Taylor, who is accused of arming the RUF in return for diamonds, faces 11 charges including responsibility for sexual slavery practised by the rebels. He denies that he ordered, supported or condoned such acts.

Whatever the outcome, the story of Sowa and her little girl highlights not only the sexual violence endured by as many as 250,000 Sierra Leonean women during the war, according to Amnesty International, but its power to destroy lives for years afterwards.

Sowa was held by the RUF for two years, during which she was repeatedly abused. She was ordered to provide nursing care for the rebels, who also made her take drugs.

When the war ended she found herself ostracised for having been a sex slave. Her little girl, Massa, was rejected for having been born at all.

Eventually, the child's aunt and grandmother offered to take Massa and her half-sister Abutatu Sissi, who had been born before the war, so that Sowa could resume nursing.
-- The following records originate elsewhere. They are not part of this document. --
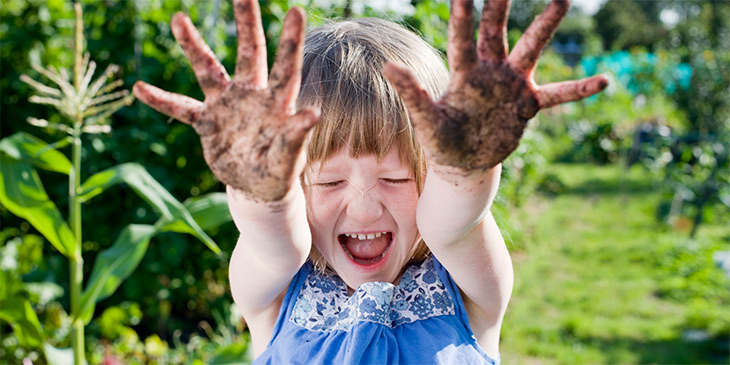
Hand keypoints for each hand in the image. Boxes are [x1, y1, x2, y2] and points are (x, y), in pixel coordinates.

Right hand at [133, 0, 318, 201]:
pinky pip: (180, 108)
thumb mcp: (287, 159)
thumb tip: (314, 113)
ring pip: (208, 70)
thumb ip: (295, 137)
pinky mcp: (207, 122)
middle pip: (248, 53)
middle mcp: (251, 96)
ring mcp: (227, 106)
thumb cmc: (278, 171)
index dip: (289, 42)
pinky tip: (139, 88)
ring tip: (179, 19)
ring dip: (194, 47)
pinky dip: (161, 100)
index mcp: (276, 103)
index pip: (285, 68)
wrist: (258, 187)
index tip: (295, 11)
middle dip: (246, 23)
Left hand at [385, 0, 607, 172]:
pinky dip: (579, 89)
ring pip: (531, 49)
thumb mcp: (427, 120)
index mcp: (463, 74)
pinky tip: (604, 81)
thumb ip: (413, 93)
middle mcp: (489, 72)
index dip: (463, 15)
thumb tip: (388, 66)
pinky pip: (558, 94)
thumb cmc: (441, 140)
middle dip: (500, 5)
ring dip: (544, 26)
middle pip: (497, 31)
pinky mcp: (527, 105)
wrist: (463, 163)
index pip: (462, 39)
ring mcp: (511, 86)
But the aunt's village neighbours resented Massa as the offspring of rebel soldiers who had caused carnage among them. So she took the girls to a friend of their mother's, Ishatu Cole, who worked for the Red Cross in the town of Bo.
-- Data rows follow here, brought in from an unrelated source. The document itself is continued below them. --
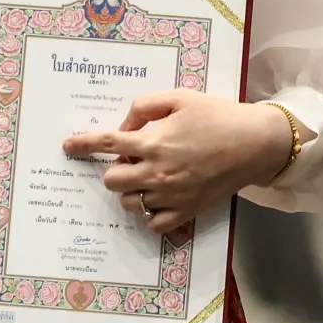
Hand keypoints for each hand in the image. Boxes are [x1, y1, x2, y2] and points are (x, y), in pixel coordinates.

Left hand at [61, 92, 292, 235]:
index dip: (83, 144)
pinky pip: (153, 224)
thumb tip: (126, 124)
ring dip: (130, 190)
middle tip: (134, 158)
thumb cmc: (217, 115)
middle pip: (112, 180)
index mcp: (153, 141)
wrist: (254, 144)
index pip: (107, 143)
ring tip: (147, 177)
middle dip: (115, 168)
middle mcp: (157, 172)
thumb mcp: (180, 97)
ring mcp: (171, 196)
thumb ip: (145, 107)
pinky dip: (150, 214)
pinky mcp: (187, 212)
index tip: (68, 147)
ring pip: (129, 203)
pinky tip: (158, 200)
Cole's husband accepted Massa's sister but threatened to divorce Cole if she insisted on looking after a rebel's daughter. Massa was placed in an orphanage.

Her mother travelled to Freetown, the capital, to nurse. Eventually she could no longer bear her life and drank a full glass of caustic soda.

Massa was nowhere near at the time but has a confused memory of events. "Mama asked me to give her water and I refused," she insists, her big eyes brimming with tears. "She drank the soap water and she died."

Of the countless women compelled to serve the RUF as sex slaves, large numbers felt such shame that they never returned to their communities. Others live in virtual silence, unable to share painful memories for fear of being rejected. Those who bore children often struggle to care for them.

Taylor's trial, which is expected to last 18 months, will turn on arguments about his alleged financing and arming of the RUF. For Massa, it will mean little. What matters to her is that she is separated from her sister and the aunts she loved. "I cried because I didn't want to leave my grandmother and auntie," she said.

She explained that she had been given a new aunt at the orphanage where she is expected to remain for the rest of her childhood."